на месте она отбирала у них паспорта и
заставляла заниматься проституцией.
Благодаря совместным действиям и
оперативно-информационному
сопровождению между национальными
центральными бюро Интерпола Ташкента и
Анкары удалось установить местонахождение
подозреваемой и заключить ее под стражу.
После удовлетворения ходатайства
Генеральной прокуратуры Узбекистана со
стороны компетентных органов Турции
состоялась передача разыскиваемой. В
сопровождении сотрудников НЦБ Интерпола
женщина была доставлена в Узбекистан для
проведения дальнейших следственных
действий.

▬▬▬▬▬▬▬▬▬▬

Copy exactly. Include the line containing "После удовлетворения ходатайства" and every later line through the end of the listing, and nothing else.

▶ _Reply_:
После удовлетворения ходатайства
Генеральной прокуратуры Узбекистана со
стороны компетентных органов Турции
состоялась передача разыскиваемой. В
сопровождении сотрудников НЦБ Интерпола
женщина была доставлена в Узбекистан для
проведения дальнейших следственных
действий.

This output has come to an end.